The Montana Consumer Data Privacy Act (SB 384) goes into effect on October 1, 2024. The Montana law closely aligns with the Connecticut Data Privacy Act. Montana was the first Republican-controlled legislature to pass a consumer data privacy bill requiring controllers to recognize universal opt-out mechanisms, providing additional rights for children, sunsetting the right to cure, and adjusting the applicability threshold to take into account a state’s smaller population. For more information on the Montana law, see our article here or Keir Lamont’s summary here.
October 1, 2024 also is the effective date for Connecticut’s first-in-the-nation children’s privacy law (SB 3). The 2023 Connecticut children’s privacy law supplements the 2022 Connecticut Data Privacy Act to provide additional privacy protections for children 13 to 17 years of age.
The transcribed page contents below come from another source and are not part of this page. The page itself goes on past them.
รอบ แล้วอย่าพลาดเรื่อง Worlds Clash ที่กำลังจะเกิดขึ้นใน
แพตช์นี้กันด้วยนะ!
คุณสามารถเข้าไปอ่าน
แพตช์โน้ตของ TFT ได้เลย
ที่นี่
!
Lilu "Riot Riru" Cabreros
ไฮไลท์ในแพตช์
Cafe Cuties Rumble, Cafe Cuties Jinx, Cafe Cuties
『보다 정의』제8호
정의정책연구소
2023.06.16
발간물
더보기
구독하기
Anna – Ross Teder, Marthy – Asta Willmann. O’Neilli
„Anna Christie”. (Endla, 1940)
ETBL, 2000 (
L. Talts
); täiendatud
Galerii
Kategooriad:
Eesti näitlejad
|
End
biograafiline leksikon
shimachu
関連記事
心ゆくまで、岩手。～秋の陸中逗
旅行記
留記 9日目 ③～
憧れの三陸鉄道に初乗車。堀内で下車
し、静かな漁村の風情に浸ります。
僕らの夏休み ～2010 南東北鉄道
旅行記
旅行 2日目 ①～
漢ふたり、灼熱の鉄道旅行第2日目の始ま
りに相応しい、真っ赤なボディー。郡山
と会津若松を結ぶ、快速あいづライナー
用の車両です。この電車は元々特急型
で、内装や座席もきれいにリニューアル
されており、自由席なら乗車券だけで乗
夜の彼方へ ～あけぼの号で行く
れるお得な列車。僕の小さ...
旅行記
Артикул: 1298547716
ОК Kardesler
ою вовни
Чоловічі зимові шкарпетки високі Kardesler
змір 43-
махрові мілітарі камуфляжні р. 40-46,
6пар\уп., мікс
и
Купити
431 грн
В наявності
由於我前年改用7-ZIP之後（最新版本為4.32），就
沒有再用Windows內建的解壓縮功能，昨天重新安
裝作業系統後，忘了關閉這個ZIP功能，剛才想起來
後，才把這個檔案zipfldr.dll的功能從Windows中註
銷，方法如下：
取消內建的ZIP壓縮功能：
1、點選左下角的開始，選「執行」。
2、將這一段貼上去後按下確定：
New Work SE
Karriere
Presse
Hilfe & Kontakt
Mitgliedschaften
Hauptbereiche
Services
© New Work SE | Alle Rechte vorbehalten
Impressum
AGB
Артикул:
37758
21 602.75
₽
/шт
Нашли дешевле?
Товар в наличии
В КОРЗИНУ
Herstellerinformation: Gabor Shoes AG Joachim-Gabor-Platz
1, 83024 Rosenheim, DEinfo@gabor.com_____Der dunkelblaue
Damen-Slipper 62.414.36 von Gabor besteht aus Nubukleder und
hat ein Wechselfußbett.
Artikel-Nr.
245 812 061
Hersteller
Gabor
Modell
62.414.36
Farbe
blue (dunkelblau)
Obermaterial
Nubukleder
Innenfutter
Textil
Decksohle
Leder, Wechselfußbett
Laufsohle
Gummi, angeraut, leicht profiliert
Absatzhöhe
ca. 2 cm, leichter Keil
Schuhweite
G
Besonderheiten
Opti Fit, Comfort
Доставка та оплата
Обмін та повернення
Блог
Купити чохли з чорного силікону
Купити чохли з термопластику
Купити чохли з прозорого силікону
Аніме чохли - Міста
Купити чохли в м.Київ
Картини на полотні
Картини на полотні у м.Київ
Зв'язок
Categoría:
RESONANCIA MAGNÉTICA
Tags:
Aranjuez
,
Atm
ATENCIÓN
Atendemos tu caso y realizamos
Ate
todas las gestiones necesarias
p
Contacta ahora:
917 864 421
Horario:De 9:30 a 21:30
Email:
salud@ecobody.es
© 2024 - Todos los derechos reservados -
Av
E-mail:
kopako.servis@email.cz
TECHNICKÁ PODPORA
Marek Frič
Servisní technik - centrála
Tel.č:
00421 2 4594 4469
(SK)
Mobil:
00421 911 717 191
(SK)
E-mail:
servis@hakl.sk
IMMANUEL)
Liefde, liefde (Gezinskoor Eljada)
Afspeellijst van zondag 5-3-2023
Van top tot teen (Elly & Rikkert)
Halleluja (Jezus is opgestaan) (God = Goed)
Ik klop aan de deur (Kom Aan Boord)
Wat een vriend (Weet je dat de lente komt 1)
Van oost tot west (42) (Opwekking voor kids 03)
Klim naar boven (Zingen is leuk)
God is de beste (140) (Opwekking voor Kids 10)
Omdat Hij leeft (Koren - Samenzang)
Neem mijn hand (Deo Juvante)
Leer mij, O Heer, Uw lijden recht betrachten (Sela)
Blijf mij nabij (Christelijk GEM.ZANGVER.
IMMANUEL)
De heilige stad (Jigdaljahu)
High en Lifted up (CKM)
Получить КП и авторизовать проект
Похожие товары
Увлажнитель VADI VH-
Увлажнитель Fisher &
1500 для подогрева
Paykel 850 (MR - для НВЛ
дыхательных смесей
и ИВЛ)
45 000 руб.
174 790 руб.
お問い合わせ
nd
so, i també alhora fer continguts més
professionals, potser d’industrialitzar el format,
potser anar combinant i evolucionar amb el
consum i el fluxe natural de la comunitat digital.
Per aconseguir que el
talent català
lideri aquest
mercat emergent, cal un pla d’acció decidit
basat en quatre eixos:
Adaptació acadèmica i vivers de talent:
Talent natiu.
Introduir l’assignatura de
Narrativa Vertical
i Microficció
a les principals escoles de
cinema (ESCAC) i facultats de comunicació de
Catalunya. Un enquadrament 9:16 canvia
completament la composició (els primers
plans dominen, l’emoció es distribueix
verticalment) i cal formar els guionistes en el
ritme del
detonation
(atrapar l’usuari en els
For more information on the children’s privacy law, see our summary here.
On December 31, 2024, the right to cure violations under the Connecticut Data Privacy Act expires.
New consumer data privacy laws are scheduled to go into effect in Delaware and Iowa on January 1, 2025.
Delaware’s law (HB 154) largely tracks Connecticut’s law but with some notable differences. For example, the law applies to nonprofits (joining Colorado and Oregon) and contains a higher age requirement (under 18 versus under 16) for controllers to obtain opt-in consent for the sale of personal data and targeted advertising. For more information on the Delaware law, see our article here.
Iowa’s law (SF 262) is one of the most business-friendly passed to date. The law does not require controllers to provide for the right to correct and it is unclear if it requires controllers to provide a right to opt out of targeted advertising. Like Utah, the Iowa law does not require controllers to obtain consent to collect sensitive data but rather requires only notice and an opportunity to opt out. It also does not require controllers to conduct data protection assessments. For more information on the Iowa law, see our article here.
On January 1, 2025, the right to cure violations under the Colorado Privacy Act expires.
Connecticut, Texas, and Montana
Finally, on January 1, 2025, the Connecticut, Texas, and Montana requirements for controllers to recognize universal opt-out mechanisms will trigger.